The first calculation involves the light reflected off the upper surface of the glass. Here, \( 25\% \) of the light, or \( 0.25 I_{0} \), is reflected. The remaining light, \( 0.75 I_{0} \), makes it to the lower surface. From this, \( 50\% \) is reflected back, resulting in an intensity of \( I_{2} = 0.375 I_{0} \). Calculating these intensities is crucial, as these values are used to assess the interference pattern that these reflections create.
Intensity calculations always consider the fraction of light energy that gets reflected or transmitted and directly influence how bright or dim the resultant light would be seen.

Constructive interference occurs when two waves meet in such a way that their crests and troughs align, reinforcing each other. This results in a wave with greater amplitude, meaning more intensity or brightness in the case of light waves. In the context of this problem, the two reflected light intensities \( I_{1} \) and \( I_{2} \) combine to form this effect.
To understand the maximum intensity resulting from constructive interference, we focus on combining the amplitudes of the two interfering waves. Since the intensity is proportional to the square of its amplitude, the amplitude \( a \) must be square-rooted. Calculating the intensity for constructive interference involves:

• Finding individual amplitudes: \( a_{1} = \sqrt{0.25 I_{0}} \) and \( a_{2} = \sqrt{0.375 I_{0}} \).
• Summing these amplitudes: \((a_{1} + a_{2})^2\).

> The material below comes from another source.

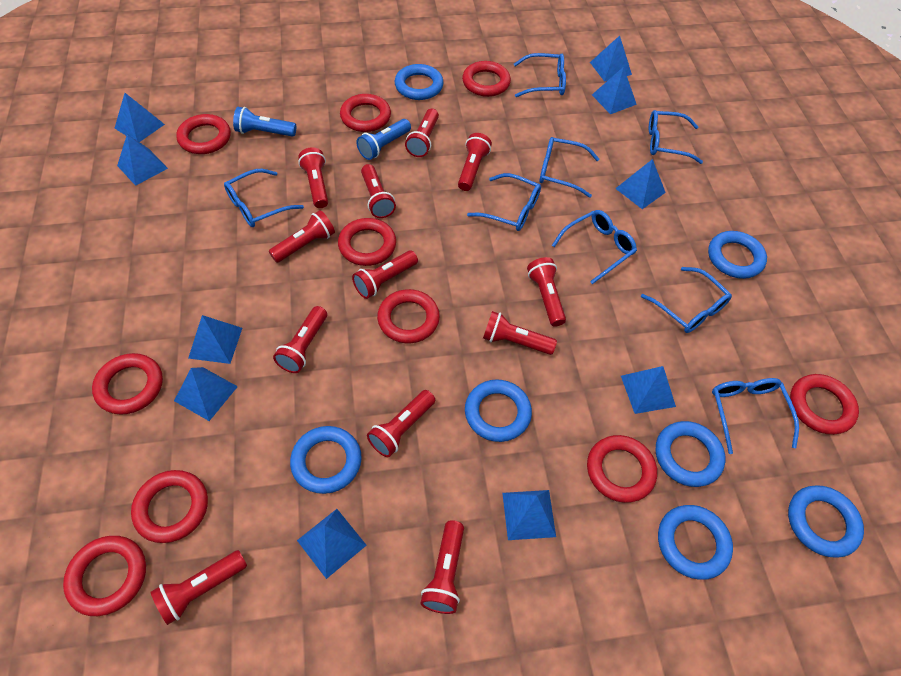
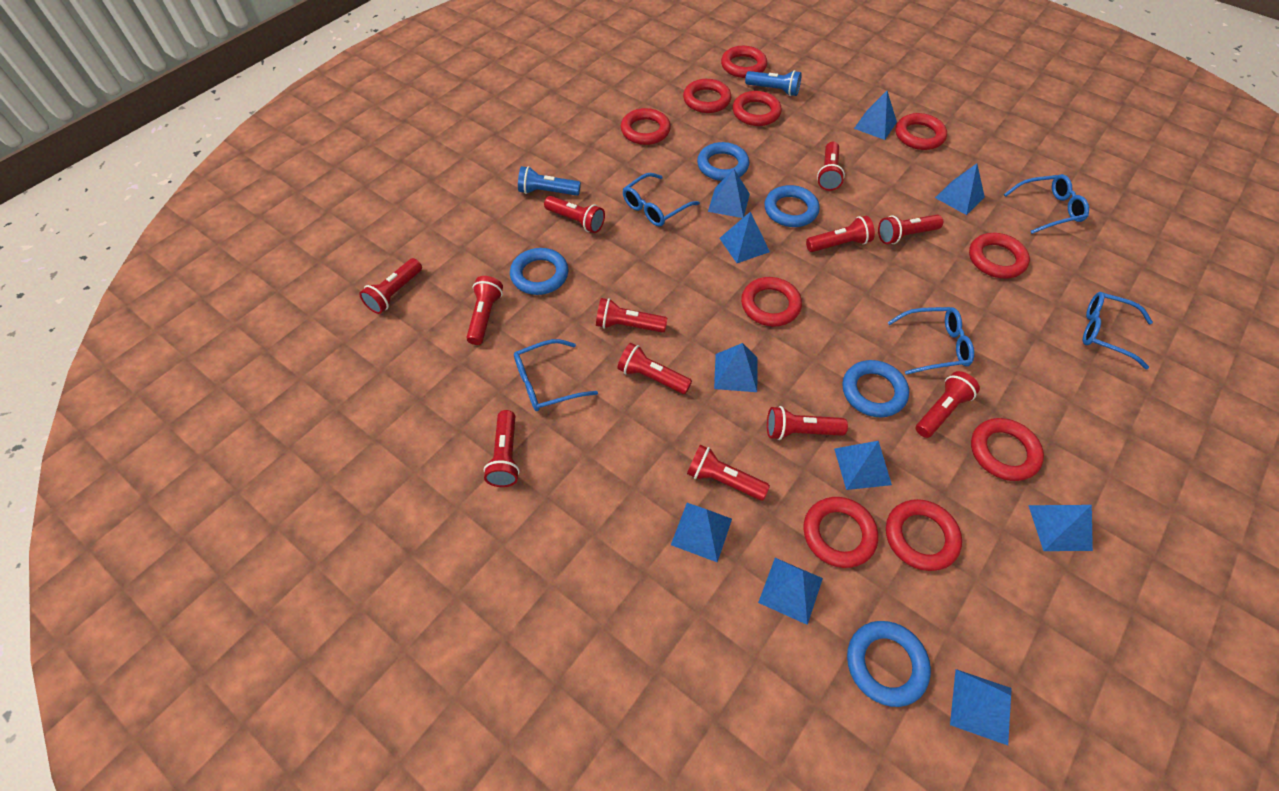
blue glasses: [224,169,304,227] [467,173,541,231] [514,53,566,97] [539,137,599,198] [551,210,637,284] [641,267,732,333] [649,110,703,164] [712,378,799,454] = 8 -> [514,339,598,411] [623,173,700,227] [888,307,974,375] [1004,174,1089,234] [1083,292,1153,369] = 5
blue ring: [290,426,362,494] [395,64,444,100] [465,380,532,442] [656,421,725,487] [658,505,733,580] [708,231,767,279] [788,485,864,558] = 7 -> [510,248,568,295] [697,142,749,181] [764,185,820,227] [842,360,909,417] [847,621,931,707] = 5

Thus, the maximum intensity (\( I_{\text{max}} \)) is derived as \( \left(\frac{1}{2} + \sqrt{\frac{3}{8}} \right)^{2} \times I_{0} \). Constructive interference is a fascinating phenomenon where light waves "fuse" to form a more luminous result.

Destructive interference is the process where two waves meet out of sync—meaning that the crest of one wave meets the trough of another. This causes them to cancel each other out partially or wholly, leading to reduced amplitude and, thus, less intensity. In this exercise, this concept shows the minimum intensity when combining the two reflected light intensities.
To compute the minimum intensity due to destructive interference:

• As before, first compute the amplitudes: \( a_{1} = \sqrt{0.25 I_{0}} \) and \( a_{2} = \sqrt{0.375 I_{0}} \).
• Then, subtract the amplitudes: \((a_{1} - a_{2})^2\).

This operation gives us the minimum intensity \( I_{\text{min}} = \left(\frac{1}{2} - \sqrt{\frac{3}{8}} \right)^2 \times I_{0} \). Destructive interference explains why sometimes, two light waves can meet and result in darkness, demonstrating how waves can effectively reduce each other's impact.